- Work request 1 -
According to the forum thread, how does the current script get and handle the data?

- Passage shown -
=== Section Start ===

Unix Technical Forum

Count unique data in column

This is a discussion on Count unique data in column within the MySQL forums, part of the Database Server Software category; --> Hi, I have an optimization question. Is there a way to count instances of each unique entry in a ...


Go Back   Unix Technical Forum > Database Server Software > MySQL

FAQ Members List Calendar Search Today's Posts Mark Forums Read
  #1 (permalink)  
Old 02-28-2008, 08:44 AM
kev
 
Posts: n/a
Default Count unique data in column

Hi,

I have an optimization question. Is there a way to count instances of
each unique entry in a column (not unique entries)? Let me explain
using the column count.

count
3
3
4
5
2
3
2

Question:
Is there a way to return an associative array of total instances of
unique entries?
Desired Result: {2}->2, {3}->3, {4}->1, {5}->1

The current script requests all data (SELECT *) and sorts them in a
script. I want to offset the count to the SQL server (good idea?).

Kev

Digg this Post!Add Post to del.icio.usBookmark Post in TechnoratiFurl this Post!
Reply With Quote
  #2 (permalink)

=== Section End ===

- Work request 2 -
Please duplicate the rows from their start through the line that contains "numerous others.", including that line. Leave the pictures out.

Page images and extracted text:
=== Section Start ===

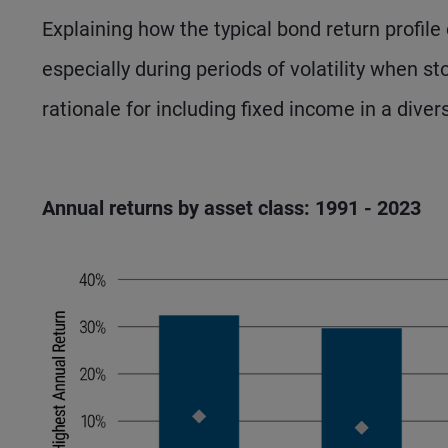
Explaining how the typical bond return profil
especially during periods of volatility when st
rationale for including fixed income in a diver
Annual returns by asset class: 1991 - 2023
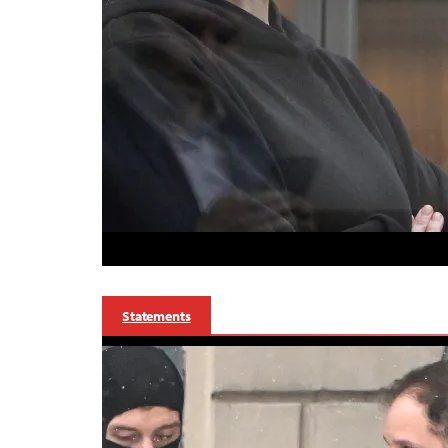
Statements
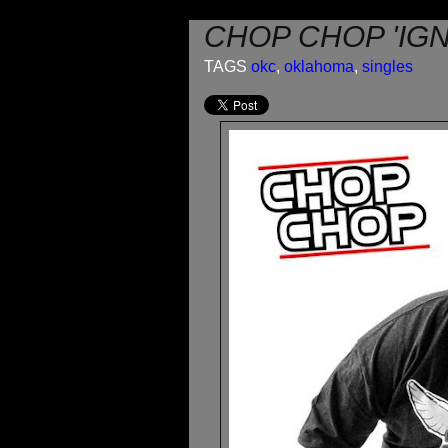
CHOP CHOP 'IGN
TAGS
okc
,
oklahoma
,
singles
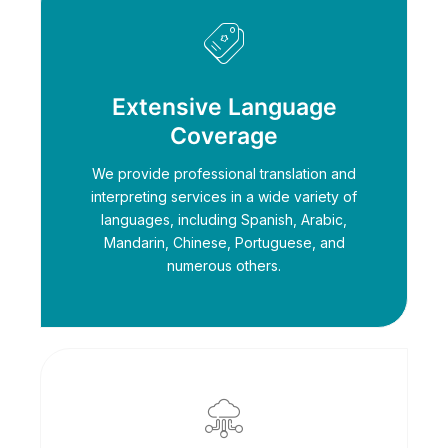
Extensive Language
Coverage
We provide professional translation and
interpreting services in a wide variety of
languages, including Spanish, Arabic,
Mandarin, Chinese, Portuguese, and
numerous others.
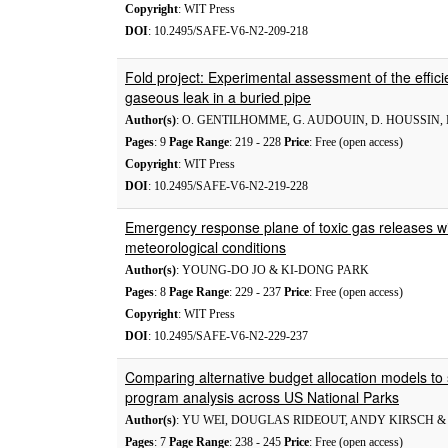
Copyright
: WIT Press
DOI
: 10.2495/SAFE-V6-N2-209-218
Fold project: Experimental assessment of the efficie
gaseous leak in a buried pipe
Author(s)
: O. GENTILHOMME, G. AUDOUIN, D. HOUSSIN, 
Pages
: 9
Page Range
: 219 - 228
Price
: Free (open access)
Copyright
: WIT Press
DOI
: 10.2495/SAFE-V6-N2-219-228
Emergency response plane of toxic gas releases wit
meteorological conditions
Author(s)
: YOUNG-DO JO & KI-DONG PARK
Pages
: 8
Page Range
: 229 - 237
Price
: Free (open access)
Copyright
: WIT Press
DOI
: 10.2495/SAFE-V6-N2-229-237
Comparing alternative budget allocation models to s
program analysis across US National Parks
Author(s)
: YU WEI, DOUGLAS RIDEOUT, ANDY KIRSCH 
Pages
: 7
Page Range
: 238 - 245
Price
: Free (open access)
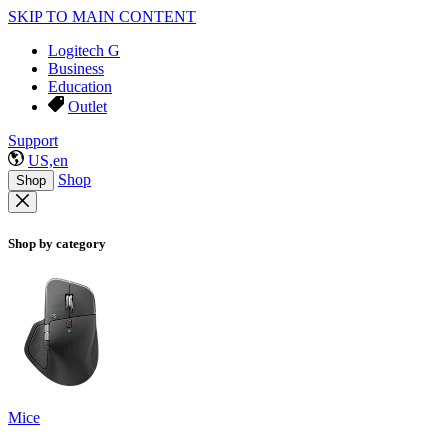
SKIP TO MAIN CONTENT
Logitech G
Business
Education
Outlet
Support
US,en
Shop
Shop
Shop by category
Mice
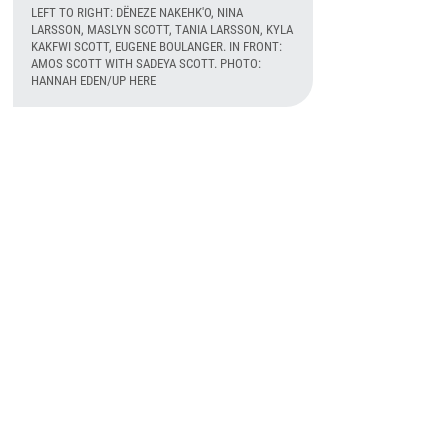
LEFT TO RIGHT: DËNEZE NAKEHK'O, NINA
LARSSON, MASLYN SCOTT, TANIA LARSSON, KYLA
KAKFWI SCOTT, EUGENE BOULANGER. IN FRONT:
AMOS SCOTT WITH SADEYA SCOTT. PHOTO:
HANNAH EDEN/UP HERE
August 6th, 2026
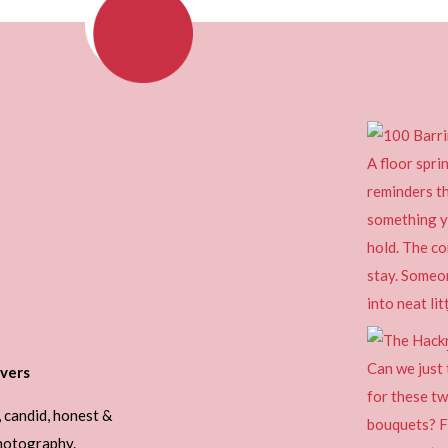
vers
, candid, honest &
photography.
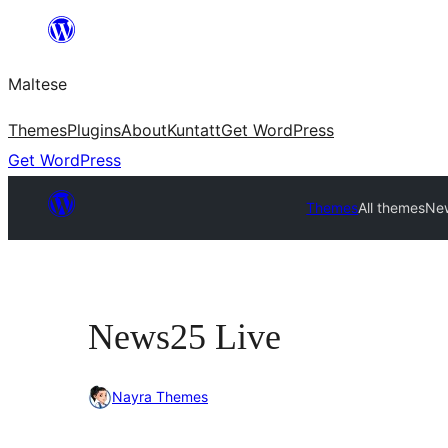
Skip
to
Maltese
content
Themes
Plugins
About
Kuntatt
Get WordPress
Get WordPress
Themes
All themes
Ne
News25 Live
Nayra Themes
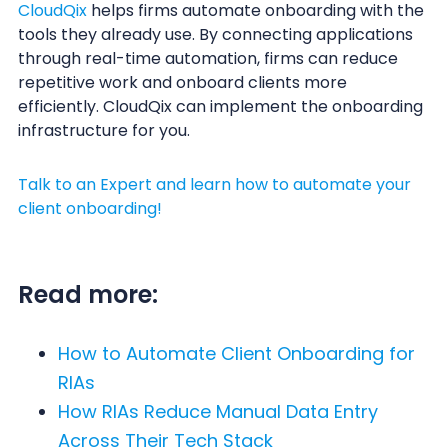
CloudQix
helps firms automate onboarding with the
tools they already use. By connecting applications
through real-time automation, firms can reduce
repetitive work and onboard clients more
efficiently. CloudQix can implement the onboarding
infrastructure for you.
Talk to an Expert and learn how to automate your
client onboarding!
Read more:
How to Automate Client Onboarding for
RIAs
How RIAs Reduce Manual Data Entry
Across Their Tech Stack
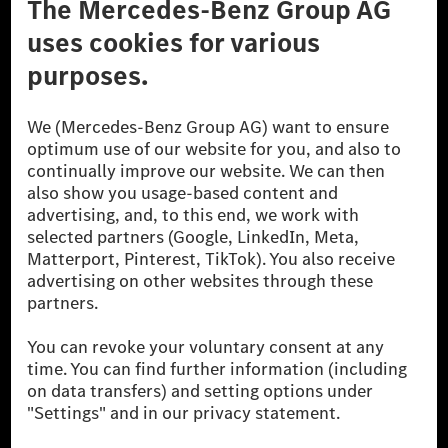
Don't Sell My Personal Information (CCPA)
Accessibility
© 2026 Mercedes-Benz Group AG. All Rights Reserved.
[1] Net carbon-neutral means that carbon emissions that have neither
been avoided nor reduced at the Mercedes-Benz Group are compensated
for by certified offsetting projects.
[2] Renewable Charging is an integral part of MB.CHARGE Public in
Europe, the USA, Canada and China. If electricity from renewable
energies is not yet available at the respective charging station, Renewable
Charging uses Energy Attribute Certificates*. These ensure that an
equivalent amount of electricity from renewable energies is fed into the
power grid for charging processes via MB.CHARGE Public. They are from
wind and solar power plants which are less than six years old.
* Incl. EKOenergy ecolabel
* The specified values were determined in accordance with the WLTP
(Worldwide harmonised Light vehicles Test Procedure) measurement
method. The ranges given refer to ECE markets. The energy consumption
and CO₂ emissions of a car depend not only on the efficient utilisation of
the fuel or energy source by the car, but also on the driving style and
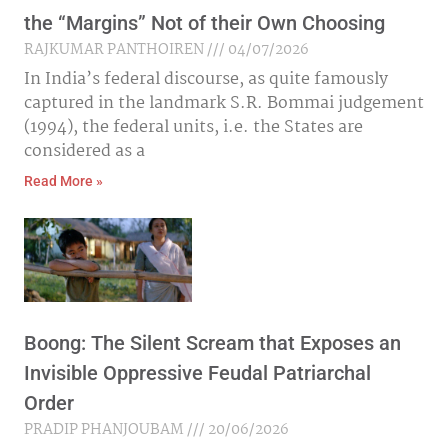
the “Margins” Not of their Own Choosing
RAJKUMAR PANTHOIREN
04/07/2026
In India’s federal discourse, as quite famously
captured in the landmark S.R. Bommai judgement
(1994), the federal units, i.e. the States are
considered as a
Read More »
Boong: The Silent Scream that Exposes an
Invisible Oppressive Feudal Patriarchal
Order
PRADIP PHANJOUBAM
20/06/2026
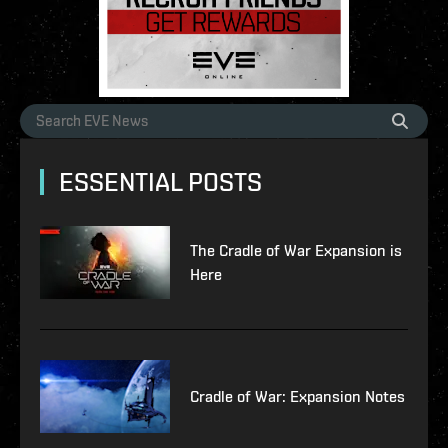
ESSENTIAL POSTS
The Cradle of War Expansion is
Here
Cradle of War: Expansion Notes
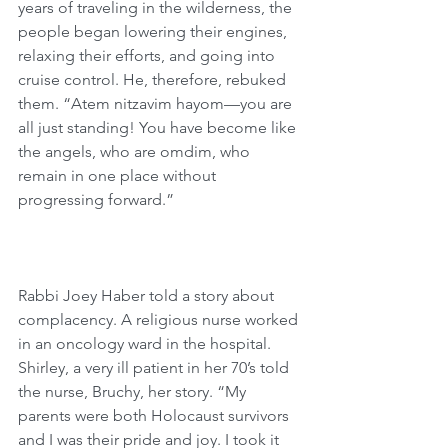
years of traveling in the wilderness, the 
people began lowering their engines, 
relaxing their efforts, and going into 
cruise control. He, therefore, rebuked 
them. “Atem nitzavim hayom—you are 
all just standing! You have become like 
the angels, who are omdim, who 
remain in one place without 
progressing forward.”
Rabbi Joey Haber told a story about 
complacency. A religious nurse worked 
in an oncology ward in the hospital. 
Shirley, a very ill patient in her 70’s told 
the nurse, Bruchy, her story. “My 
parents were both Holocaust survivors 
and I was their pride and joy. I took it 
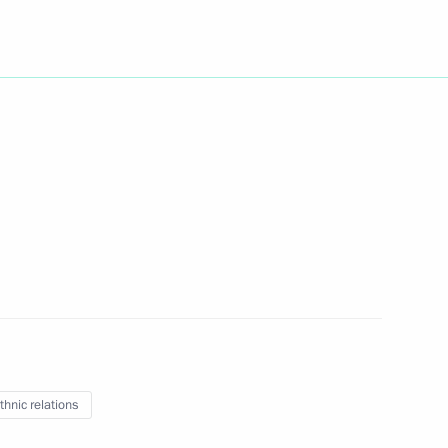
Next
ions took place in the Kremlin
8
ow
2
thnic relations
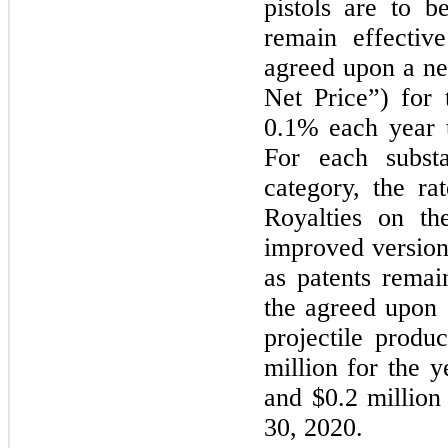
pistols are to b
remain effectiv
agreed upon a ne
Net Price”) for
0.1% each year t
For each substa
category, the ra
Royalties on the
improved version
as patents remai
the agreed upon S
projectile produ
million for the 
and $0.2 million
30, 2020.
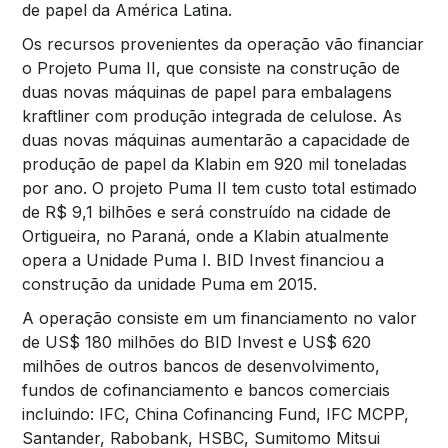
de papel da América Latina.
Os recursos provenientes da operação vão financiar
o Projeto Puma II, que consiste na construção de
duas novas máquinas de papel para embalagens
kraftliner com produção integrada de celulose. As
duas novas máquinas aumentarão a capacidade de
produção de papel da Klabin em 920 mil toneladas
por ano. O projeto Puma II tem custo total estimado
de R$ 9,1 bilhões e será construído na cidade de
Ortigueira, no Paraná, onde a Klabin atualmente
opera a Unidade Puma I. BID Invest financiou a
construção da unidade Puma em 2015.
A operação consiste em um financiamento no valor
de US$ 180 milhões do BID Invest e US$ 620
milhões de outros bancos de desenvolvimento,
fundos de cofinanciamento e bancos comerciais
incluindo: IFC, China Cofinancing Fund, IFC MCPP,
Santander, Rabobank, HSBC, Sumitomo Mitsui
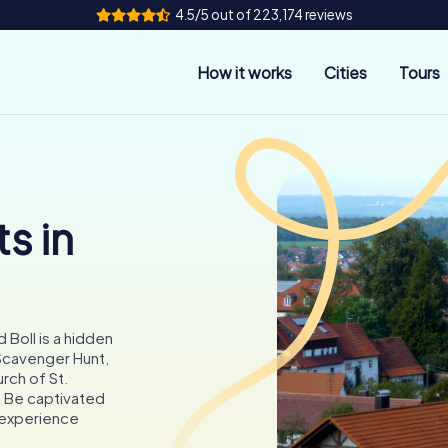
4.5/5 out of 223,174 reviews
How it works
Cities
Tours
s in
 Boll is a hidden
 Scavenger Hunt,
rch of St.
s. Be captivated
l experience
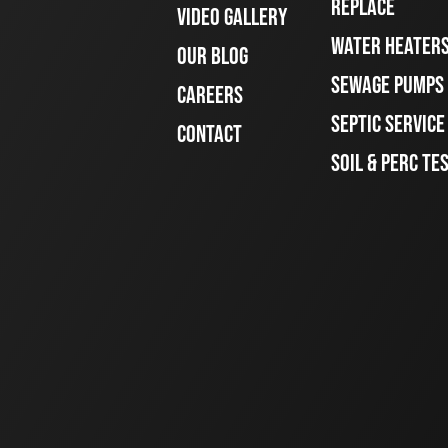
REPLACE
VIDEO GALLERY
WATER HEATER
OUR BLOG
SEWAGE PUMPS
CAREERS
SEPTIC SERVIC
CONTACT
SOIL & PERC TE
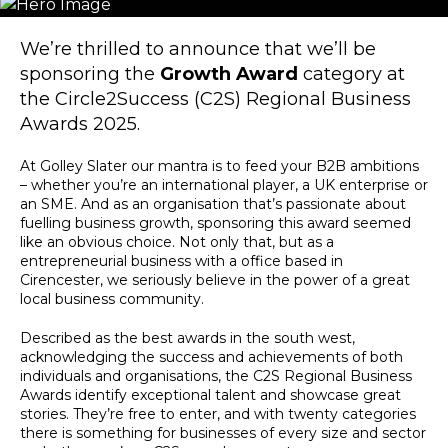
We’re thrilled to announce that we’ll be
sponsoring the
Growth Award
category at
the Circle2Success (C2S) Regional Business
Awards 2025.
At Golley Slater our mantra is to feed your B2B ambitions
– whether you’re an international player, a UK enterprise or
an SME. And as an organisation that’s passionate about
fuelling business growth, sponsoring this award seemed
like an obvious choice. Not only that, but as a
entrepreneurial business with a office based in
Cirencester, we seriously believe in the power of a great
local business community.
Described as the best awards in the south west,
acknowledging the success and achievements of both
individuals and organisations, the C2S Regional Business
Awards identify exceptional talent and showcase great
stories. They’re free to enter, and with twenty categories
there is something for businesses of every size and sector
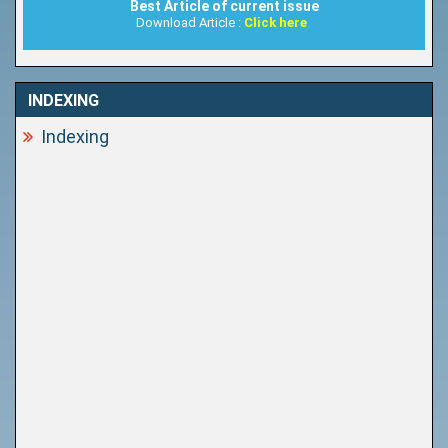
Best Article of current issue
Download Article :
Click here
INDEXING
Indexing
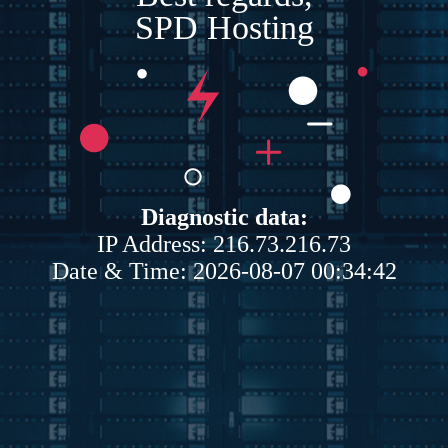
SPD Hosting
Diagnostic data:
IP Address: 216.73.216.73
Date & Time: 2026-08-07 00:34:42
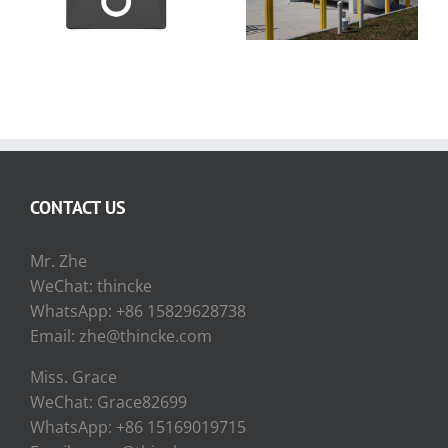
Indicator
Diesel Fuel Tank
CONTACT US
Mr. Zhe
WeChat: thincke
WhatsApp: +86 15829628738
Email: zhe@thincke.com
Miss. Grace
WeChat: Grace82699
WhatsApp: +86 15169019715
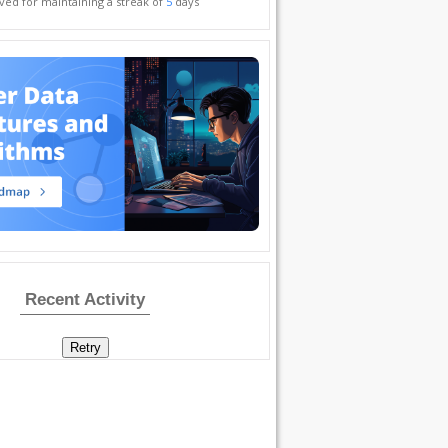
ved for maintaining a streak of
5
days
Recent Activity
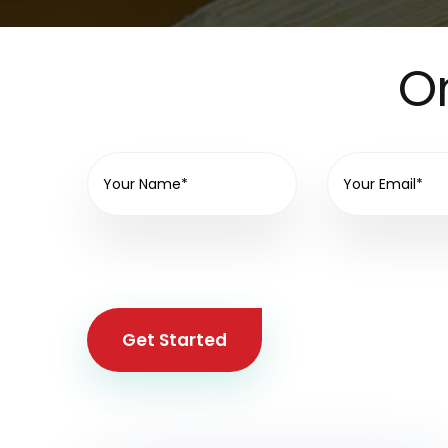
On
Get Started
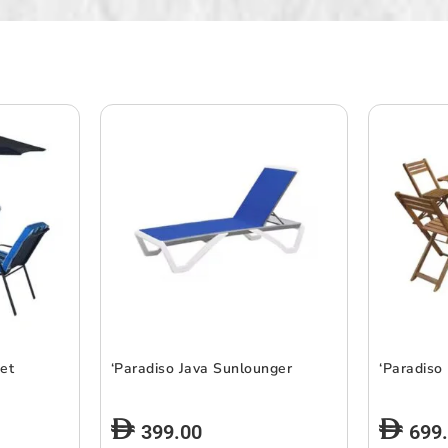
Set
‘Paradiso Java Sunlounger
‘Paradiso
399.00
699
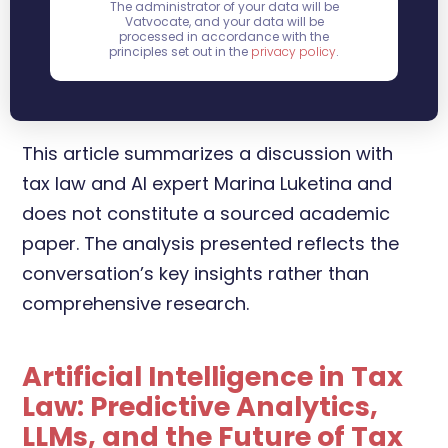
The administrator of your data will be
Vatvocate, and your data will be
processed in accordance with the
principles set out in the
privacy policy
.
This article summarizes a discussion with
tax law and AI expert Marina Luketina and
does not constitute a sourced academic
paper. The analysis presented reflects the
conversation’s key insights rather than
comprehensive research.
Artificial Intelligence in Tax
Law: Predictive Analytics,
LLMs, and the Future of Tax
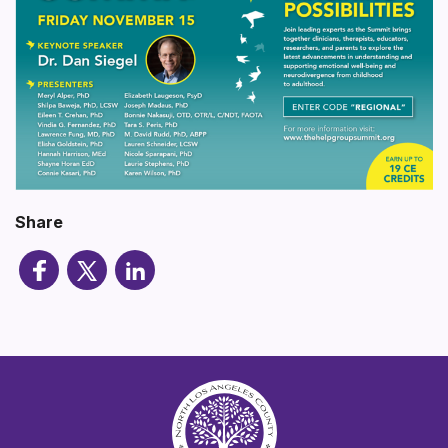
Share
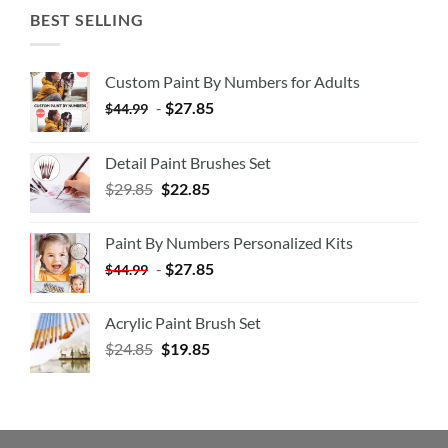
BEST SELLING
Custom Paint By Numbers for Adults
-
$
27.85
$
44.99
Detail Paint Brushes Set
$
29.85
$
22.85
Paint By Numbers Personalized Kits
-
$
27.85
$
44.99
Acrylic Paint Brush Set
$
24.85
$
19.85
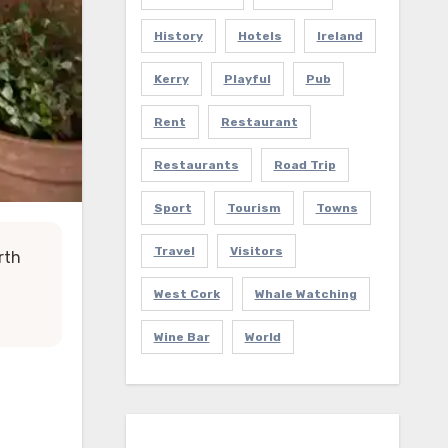
History
Hotels
Ireland
Kerry
Playful
Pub
Rent
Restaurant
Restaurants
Road Trip
Sport
Tourism
Towns
Travel
Visitors
rth
West Cork
Whale Watching
Wine Bar
World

=== Section End ===

- Exercise output 1 -
It requests all data with SELECT * and sorts it in a script.

- Exercise output 2 -
Explaining how the typical bond return profil
especially during periods of volatility when st
rationale for including fixed income in a diver
Annual returns by asset class: 1991 - 2023
Statements
CHOP CHOP 'IGN
TAGS
okc
,
oklahoma
,
singles
Extensive Language
Coverage
We provide professional translation and
interpreting services in a wide variety of
languages, including Spanish, Arabic,
Mandarin, Chinese, Portuguese, and
numerous others.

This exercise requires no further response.